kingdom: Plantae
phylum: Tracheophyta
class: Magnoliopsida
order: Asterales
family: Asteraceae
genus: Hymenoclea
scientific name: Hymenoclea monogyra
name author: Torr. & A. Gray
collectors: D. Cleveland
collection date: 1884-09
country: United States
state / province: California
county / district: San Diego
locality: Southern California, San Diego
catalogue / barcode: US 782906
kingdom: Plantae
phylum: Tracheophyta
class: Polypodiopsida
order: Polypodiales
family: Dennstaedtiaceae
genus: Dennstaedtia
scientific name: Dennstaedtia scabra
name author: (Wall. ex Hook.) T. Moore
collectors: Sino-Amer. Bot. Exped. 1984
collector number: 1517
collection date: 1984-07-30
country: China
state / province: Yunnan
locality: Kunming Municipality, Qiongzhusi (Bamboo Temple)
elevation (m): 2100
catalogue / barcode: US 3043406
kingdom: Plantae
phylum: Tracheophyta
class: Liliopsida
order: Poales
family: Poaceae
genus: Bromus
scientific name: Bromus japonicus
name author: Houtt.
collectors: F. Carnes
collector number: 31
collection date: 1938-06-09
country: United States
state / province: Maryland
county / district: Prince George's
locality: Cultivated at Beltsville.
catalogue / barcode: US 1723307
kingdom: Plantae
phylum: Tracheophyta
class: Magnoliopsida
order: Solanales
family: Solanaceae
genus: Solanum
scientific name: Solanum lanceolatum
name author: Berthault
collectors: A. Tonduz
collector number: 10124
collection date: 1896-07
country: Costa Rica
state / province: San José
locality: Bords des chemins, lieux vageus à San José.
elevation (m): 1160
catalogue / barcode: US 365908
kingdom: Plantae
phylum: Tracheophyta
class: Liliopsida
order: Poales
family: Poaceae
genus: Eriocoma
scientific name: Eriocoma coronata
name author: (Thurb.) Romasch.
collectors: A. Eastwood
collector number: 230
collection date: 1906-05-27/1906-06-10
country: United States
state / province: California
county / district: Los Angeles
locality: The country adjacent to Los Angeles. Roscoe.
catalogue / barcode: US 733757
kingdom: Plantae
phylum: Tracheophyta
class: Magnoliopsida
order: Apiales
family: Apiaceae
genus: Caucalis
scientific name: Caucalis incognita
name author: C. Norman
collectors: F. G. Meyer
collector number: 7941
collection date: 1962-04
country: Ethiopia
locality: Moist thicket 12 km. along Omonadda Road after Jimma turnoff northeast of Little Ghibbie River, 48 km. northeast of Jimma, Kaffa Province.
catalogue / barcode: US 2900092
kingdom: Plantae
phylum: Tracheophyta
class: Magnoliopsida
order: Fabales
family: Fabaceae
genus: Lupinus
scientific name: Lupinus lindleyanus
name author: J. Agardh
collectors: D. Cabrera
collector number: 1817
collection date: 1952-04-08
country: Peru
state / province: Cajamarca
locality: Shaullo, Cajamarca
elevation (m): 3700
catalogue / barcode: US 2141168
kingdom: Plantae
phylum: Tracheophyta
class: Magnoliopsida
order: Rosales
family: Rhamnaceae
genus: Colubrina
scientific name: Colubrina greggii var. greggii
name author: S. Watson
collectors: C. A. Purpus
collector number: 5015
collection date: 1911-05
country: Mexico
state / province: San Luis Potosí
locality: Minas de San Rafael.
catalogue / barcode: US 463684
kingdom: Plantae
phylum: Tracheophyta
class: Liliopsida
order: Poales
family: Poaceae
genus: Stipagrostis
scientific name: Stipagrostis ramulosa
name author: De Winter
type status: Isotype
○ ○ ○
EXERCISE INSTRUCTIONS
In the data above, change every "collectors" to "collected by" and write all the lines out again, with nothing else altered.

RESPONSE TO THE TASK
kingdom: Plantae
phylum: Tracheophyta
class: Magnoliopsida
order: Asterales
family: Asteraceae
genus: Hymenoclea
scientific name: Hymenoclea monogyra
name author: Torr. & A. Gray
collected by: D. Cleveland
collection date: 1884-09
country: United States
state / province: California
county / district: San Diego
locality: Southern California, San Diego
catalogue / barcode: US 782906
kingdom: Plantae
phylum: Tracheophyta
class: Polypodiopsida
order: Polypodiales
family: Dennstaedtiaceae
genus: Dennstaedtia
scientific name: Dennstaedtia scabra
name author: (Wall. ex Hook.) T. Moore
collected by: Sino-Amer. Bot. Exped. 1984
collector number: 1517
collection date: 1984-07-30
country: China
state / province: Yunnan
locality: Kunming Municipality, Qiongzhusi (Bamboo Temple)
elevation (m): 2100
catalogue / barcode: US 3043406
kingdom: Plantae
phylum: Tracheophyta
class: Liliopsida
order: Poales
family: Poaceae
genus: Bromus
scientific name: Bromus japonicus
name author: Houtt.
collected by: F. Carnes
collector number: 31
collection date: 1938-06-09
country: United States
state / province: Maryland
county / district: Prince George's
locality: Cultivated at Beltsville.
catalogue / barcode: US 1723307
kingdom: Plantae
phylum: Tracheophyta
class: Magnoliopsida
order: Solanales
family: Solanaceae
genus: Solanum
scientific name: Solanum lanceolatum
name author: Berthault
collected by: A. Tonduz
collector number: 10124
collection date: 1896-07
country: Costa Rica
state / province: San José
locality: Bords des chemins, lieux vageus à San José.
elevation (m): 1160
catalogue / barcode: US 365908
kingdom: Plantae
phylum: Tracheophyta
class: Liliopsida
order: Poales
family: Poaceae
genus: Eriocoma
scientific name: Eriocoma coronata
name author: (Thurb.) Romasch.
collected by: A. Eastwood
collector number: 230
collection date: 1906-05-27/1906-06-10
country: United States
state / province: California
county / district: Los Angeles
locality: The country adjacent to Los Angeles. Roscoe.
catalogue / barcode: US 733757
kingdom: Plantae
phylum: Tracheophyta
class: Magnoliopsida
order: Apiales
family: Apiaceae
genus: Caucalis
scientific name: Caucalis incognita
name author: C. Norman
collected by: F. G. Meyer
collector number: 7941
collection date: 1962-04
country: Ethiopia
locality: Moist thicket 12 km. along Omonadda Road after Jimma turnoff northeast of Little Ghibbie River, 48 km. northeast of Jimma, Kaffa Province.
catalogue / barcode: US 2900092
kingdom: Plantae
phylum: Tracheophyta
class: Magnoliopsida
order: Fabales
family: Fabaceae
genus: Lupinus
scientific name: Lupinus lindleyanus
name author: J. Agardh
collected by: D. Cabrera
collector number: 1817
collection date: 1952-04-08
country: Peru
state / province: Cajamarca
locality: Shaullo, Cajamarca
elevation (m): 3700
catalogue / barcode: US 2141168
kingdom: Plantae
phylum: Tracheophyta
class: Magnoliopsida
order: Rosales
family: Rhamnaceae
genus: Colubrina
scientific name: Colubrina greggii var. greggii
name author: S. Watson
collected by: C. A. Purpus
collector number: 5015
collection date: 1911-05
country: Mexico
state / province: San Luis Potosí
locality: Minas de San Rafael.
catalogue / barcode: US 463684
kingdom: Plantae
phylum: Tracheophyta
class: Liliopsida
order: Poales
family: Poaceae
genus: Stipagrostis
scientific name: Stipagrostis ramulosa
name author: De Winter
type status: Isotype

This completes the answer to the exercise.